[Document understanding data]
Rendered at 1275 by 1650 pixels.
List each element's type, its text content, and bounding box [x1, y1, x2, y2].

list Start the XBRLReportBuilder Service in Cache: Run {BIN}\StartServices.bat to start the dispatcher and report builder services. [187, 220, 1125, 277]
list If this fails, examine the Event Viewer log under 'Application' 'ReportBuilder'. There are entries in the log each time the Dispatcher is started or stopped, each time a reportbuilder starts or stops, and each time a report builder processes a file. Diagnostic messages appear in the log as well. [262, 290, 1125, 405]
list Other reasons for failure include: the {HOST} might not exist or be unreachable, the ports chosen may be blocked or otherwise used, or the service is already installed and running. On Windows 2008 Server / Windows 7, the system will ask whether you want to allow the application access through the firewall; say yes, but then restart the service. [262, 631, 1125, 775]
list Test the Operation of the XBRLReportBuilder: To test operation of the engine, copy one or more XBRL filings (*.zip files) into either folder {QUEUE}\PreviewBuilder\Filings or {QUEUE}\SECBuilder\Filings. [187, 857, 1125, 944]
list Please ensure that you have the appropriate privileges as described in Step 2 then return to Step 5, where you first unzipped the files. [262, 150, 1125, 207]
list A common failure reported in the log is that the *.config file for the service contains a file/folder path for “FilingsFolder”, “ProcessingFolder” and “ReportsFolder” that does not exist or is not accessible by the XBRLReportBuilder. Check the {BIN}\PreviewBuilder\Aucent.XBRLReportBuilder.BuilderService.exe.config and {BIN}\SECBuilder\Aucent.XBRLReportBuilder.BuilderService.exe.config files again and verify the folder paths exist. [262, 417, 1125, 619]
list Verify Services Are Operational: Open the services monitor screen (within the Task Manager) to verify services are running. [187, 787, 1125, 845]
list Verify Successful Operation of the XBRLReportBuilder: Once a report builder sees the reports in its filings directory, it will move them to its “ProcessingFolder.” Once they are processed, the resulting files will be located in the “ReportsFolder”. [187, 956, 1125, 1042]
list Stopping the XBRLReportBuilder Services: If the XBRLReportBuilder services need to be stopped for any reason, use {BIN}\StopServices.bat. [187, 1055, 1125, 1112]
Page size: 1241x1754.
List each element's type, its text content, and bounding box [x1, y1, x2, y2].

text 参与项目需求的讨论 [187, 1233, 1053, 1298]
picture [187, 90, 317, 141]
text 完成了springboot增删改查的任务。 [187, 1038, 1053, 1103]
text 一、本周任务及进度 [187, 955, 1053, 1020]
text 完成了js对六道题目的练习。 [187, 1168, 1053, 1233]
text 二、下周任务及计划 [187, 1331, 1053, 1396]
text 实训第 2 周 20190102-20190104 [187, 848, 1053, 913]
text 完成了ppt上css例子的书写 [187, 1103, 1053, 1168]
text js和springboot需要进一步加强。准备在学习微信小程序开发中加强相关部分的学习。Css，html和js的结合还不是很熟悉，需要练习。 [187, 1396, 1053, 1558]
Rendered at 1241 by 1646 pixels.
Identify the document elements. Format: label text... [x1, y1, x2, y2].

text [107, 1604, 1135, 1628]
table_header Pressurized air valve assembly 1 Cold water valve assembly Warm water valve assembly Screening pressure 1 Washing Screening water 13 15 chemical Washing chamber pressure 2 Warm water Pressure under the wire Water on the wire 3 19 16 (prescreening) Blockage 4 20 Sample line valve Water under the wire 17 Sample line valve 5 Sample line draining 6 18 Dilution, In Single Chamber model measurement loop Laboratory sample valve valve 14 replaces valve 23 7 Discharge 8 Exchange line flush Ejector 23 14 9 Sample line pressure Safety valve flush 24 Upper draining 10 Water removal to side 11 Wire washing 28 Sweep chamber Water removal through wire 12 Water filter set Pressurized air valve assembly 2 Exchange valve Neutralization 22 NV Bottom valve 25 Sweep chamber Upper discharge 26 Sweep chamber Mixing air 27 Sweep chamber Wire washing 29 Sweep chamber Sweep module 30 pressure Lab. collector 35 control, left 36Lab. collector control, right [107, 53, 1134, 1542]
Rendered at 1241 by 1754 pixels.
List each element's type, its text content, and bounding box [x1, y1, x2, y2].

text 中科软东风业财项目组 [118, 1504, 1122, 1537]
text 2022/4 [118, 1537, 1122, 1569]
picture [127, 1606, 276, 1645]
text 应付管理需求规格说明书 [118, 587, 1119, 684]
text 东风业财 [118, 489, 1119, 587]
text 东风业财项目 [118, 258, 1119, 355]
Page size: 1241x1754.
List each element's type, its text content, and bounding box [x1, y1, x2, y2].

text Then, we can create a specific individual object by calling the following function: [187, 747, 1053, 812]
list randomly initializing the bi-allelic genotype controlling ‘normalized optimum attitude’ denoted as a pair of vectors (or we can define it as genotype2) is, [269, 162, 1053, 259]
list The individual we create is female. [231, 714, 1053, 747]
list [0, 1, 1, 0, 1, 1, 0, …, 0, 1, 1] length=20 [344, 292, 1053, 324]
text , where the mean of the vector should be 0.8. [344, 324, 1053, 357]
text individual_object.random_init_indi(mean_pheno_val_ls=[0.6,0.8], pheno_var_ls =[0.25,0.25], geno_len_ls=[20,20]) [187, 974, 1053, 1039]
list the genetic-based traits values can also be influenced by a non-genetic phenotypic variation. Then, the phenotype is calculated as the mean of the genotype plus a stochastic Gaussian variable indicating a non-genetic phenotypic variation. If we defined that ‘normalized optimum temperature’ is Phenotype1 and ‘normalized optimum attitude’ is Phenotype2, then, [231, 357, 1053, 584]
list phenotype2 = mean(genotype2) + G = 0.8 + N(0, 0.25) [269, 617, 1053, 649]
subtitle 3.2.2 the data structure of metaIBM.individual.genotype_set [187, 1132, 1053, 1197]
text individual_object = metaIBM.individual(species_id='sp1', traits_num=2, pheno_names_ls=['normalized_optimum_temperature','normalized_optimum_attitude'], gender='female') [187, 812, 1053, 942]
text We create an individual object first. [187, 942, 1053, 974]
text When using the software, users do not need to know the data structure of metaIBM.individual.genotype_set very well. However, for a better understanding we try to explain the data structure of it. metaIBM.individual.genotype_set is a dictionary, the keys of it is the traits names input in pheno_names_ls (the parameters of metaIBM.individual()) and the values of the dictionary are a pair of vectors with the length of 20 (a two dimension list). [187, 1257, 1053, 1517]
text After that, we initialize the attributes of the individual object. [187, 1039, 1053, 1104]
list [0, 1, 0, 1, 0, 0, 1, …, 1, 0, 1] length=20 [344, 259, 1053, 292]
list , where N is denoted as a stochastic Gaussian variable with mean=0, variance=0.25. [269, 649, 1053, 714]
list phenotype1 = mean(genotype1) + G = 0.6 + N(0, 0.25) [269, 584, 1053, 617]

**EXERCISE DESCRIPTION**:
From the first line to the last, copy the records exactly as they appear above.

**WRITTEN RESPONSE**:
Rendered at 1275 by 1650 pixels.
List each element's type, its text content, and bounding box [x1, y1, x2, y2].

list Start the XBRLReportBuilder Service in Cache: Run {BIN}\StartServices.bat to start the dispatcher and report builder services. [187, 220, 1125, 277]
list If this fails, examine the Event Viewer log under 'Application' 'ReportBuilder'. There are entries in the log each time the Dispatcher is started or stopped, each time a reportbuilder starts or stops, and each time a report builder processes a file. Diagnostic messages appear in the log as well. [262, 290, 1125, 405]
list Other reasons for failure include: the {HOST} might not exist or be unreachable, the ports chosen may be blocked or otherwise used, or the service is already installed and running. On Windows 2008 Server / Windows 7, the system will ask whether you want to allow the application access through the firewall; say yes, but then restart the service. [262, 631, 1125, 775]
list Test the Operation of the XBRLReportBuilder: To test operation of the engine, copy one or more XBRL filings (*.zip files) into either folder {QUEUE}\PreviewBuilder\Filings or {QUEUE}\SECBuilder\Filings. [187, 857, 1125, 944]
list Please ensure that you have the appropriate privileges as described in Step 2 then return to Step 5, where you first unzipped the files. [262, 150, 1125, 207]
list A common failure reported in the log is that the *.config file for the service contains a file/folder path for “FilingsFolder”, “ProcessingFolder” and “ReportsFolder” that does not exist or is not accessible by the XBRLReportBuilder. Check the {BIN}\PreviewBuilder\Aucent.XBRLReportBuilder.BuilderService.exe.config and {BIN}\SECBuilder\Aucent.XBRLReportBuilder.BuilderService.exe.config files again and verify the folder paths exist. [262, 417, 1125, 619]
list Verify Services Are Operational: Open the services monitor screen (within the Task Manager) to verify services are running. [187, 787, 1125, 845]
list Verify Successful Operation of the XBRLReportBuilder: Once a report builder sees the reports in its filings directory, it will move them to its “ProcessingFolder.” Once they are processed, the resulting files will be located in the “ReportsFolder”. [187, 956, 1125, 1042]
list Stopping the XBRLReportBuilder Services: If the XBRLReportBuilder services need to be stopped for any reason, use {BIN}\StopServices.bat. [187, 1055, 1125, 1112]
Page size: 1241x1754.
List each element's type, its text content, and bounding box [x1, y1, x2, y2].

text 参与项目需求的讨论 [187, 1233, 1053, 1298]
picture [187, 90, 317, 141]
text 完成了springboot增删改查的任务。 [187, 1038, 1053, 1103]
text 一、本周任务及进度 [187, 955, 1053, 1020]
text 完成了js对六道题目的练习。 [187, 1168, 1053, 1233]
text 二、下周任务及计划 [187, 1331, 1053, 1396]
text 实训第 2 周 20190102-20190104 [187, 848, 1053, 913]
text 完成了ppt上css例子的书写 [187, 1103, 1053, 1168]
text js和springboot需要进一步加强。准备在学习微信小程序开发中加强相关部分的学习。Css，html和js的结合还不是很熟悉，需要练习。 [187, 1396, 1053, 1558]
Rendered at 1241 by 1646 pixels.
Identify the document elements. Format: label text... [x1, y1, x2, y2].

text [107, 1604, 1135, 1628]
table_header Pressurized air valve assembly 1 Cold water valve assembly Warm water valve assembly Screening pressure 1 Washing Screening water 13 15 chemical Washing chamber pressure 2 Warm water Pressure under the wire Water on the wire 3 19 16 (prescreening) Blockage 4 20 Sample line valve Water under the wire 17 Sample line valve 5 Sample line draining 6 18 Dilution, In Single Chamber model measurement loop Laboratory sample valve valve 14 replaces valve 23 7 Discharge 8 Exchange line flush Ejector 23 14 9 Sample line pressure Safety valve flush 24 Upper draining 10 Water removal to side 11 Wire washing 28 Sweep chamber Water removal through wire 12 Water filter set Pressurized air valve assembly 2 Exchange valve Neutralization 22 NV Bottom valve 25 Sweep chamber Upper discharge 26 Sweep chamber Mixing air 27 Sweep chamber Wire washing 29 Sweep chamber Sweep module 30 pressure Lab. collector 35 control, left 36Lab. collector control, right [107, 53, 1134, 1542]
Rendered at 1241 by 1754 pixels.
List each element's type, its text content, and bounding box [x1, y1, x2, y2].

text 中科软东风业财项目组 [118, 1504, 1122, 1537]
text 2022/4 [118, 1537, 1122, 1569]
picture [127, 1606, 276, 1645]
text 应付管理需求规格说明书 [118, 587, 1119, 684]
text 东风业财 [118, 489, 1119, 587]
text 东风业财项目 [118, 258, 1119, 355]
Page size: 1241x1754.
List each element's type, its text content, and bounding box [x1, y1, x2, y2].

text Then, we can create a specific individual object by calling the following function: [187, 747, 1053, 812]
list randomly initializing the bi-allelic genotype controlling ‘normalized optimum attitude’ denoted as a pair of vectors (or we can define it as genotype2) is, [269, 162, 1053, 259]
list The individual we create is female. [231, 714, 1053, 747]
list [0, 1, 1, 0, 1, 1, 0, …, 0, 1, 1] length=20 [344, 292, 1053, 324]
text , where the mean of the vector should be 0.8. [344, 324, 1053, 357]
text individual_object.random_init_indi(mean_pheno_val_ls=[0.6,0.8], pheno_var_ls =[0.25,0.25], geno_len_ls=[20,20]) [187, 974, 1053, 1039]
list the genetic-based traits values can also be influenced by a non-genetic phenotypic variation. Then, the phenotype is calculated as the mean of the genotype plus a stochastic Gaussian variable indicating a non-genetic phenotypic variation. If we defined that ‘normalized optimum temperature’ is Phenotype1 and ‘normalized optimum attitude’ is Phenotype2, then, [231, 357, 1053, 584]
list phenotype2 = mean(genotype2) + G = 0.8 + N(0, 0.25) [269, 617, 1053, 649]
subtitle 3.2.2 the data structure of metaIBM.individual.genotype_set [187, 1132, 1053, 1197]
text individual_object = metaIBM.individual(species_id='sp1', traits_num=2, pheno_names_ls=['normalized_optimum_temperature','normalized_optimum_attitude'], gender='female') [187, 812, 1053, 942]
text We create an individual object first. [187, 942, 1053, 974]
text When using the software, users do not need to know the data structure of metaIBM.individual.genotype_set very well. However, for a better understanding we try to explain the data structure of it. metaIBM.individual.genotype_set is a dictionary, the keys of it is the traits names input in pheno_names_ls (the parameters of metaIBM.individual()) and the values of the dictionary are a pair of vectors with the length of 20 (a two dimension list). [187, 1257, 1053, 1517]
text After that, we initialize the attributes of the individual object. [187, 1039, 1053, 1104]
list [0, 1, 0, 1, 0, 0, 1, …, 1, 0, 1] length=20 [344, 259, 1053, 292]
list , where N is denoted as a stochastic Gaussian variable with mean=0, variance=0.25. [269, 649, 1053, 714]
list phenotype1 = mean(genotype1) + G = 0.6 + N(0, 0.25) [269, 584, 1053, 617]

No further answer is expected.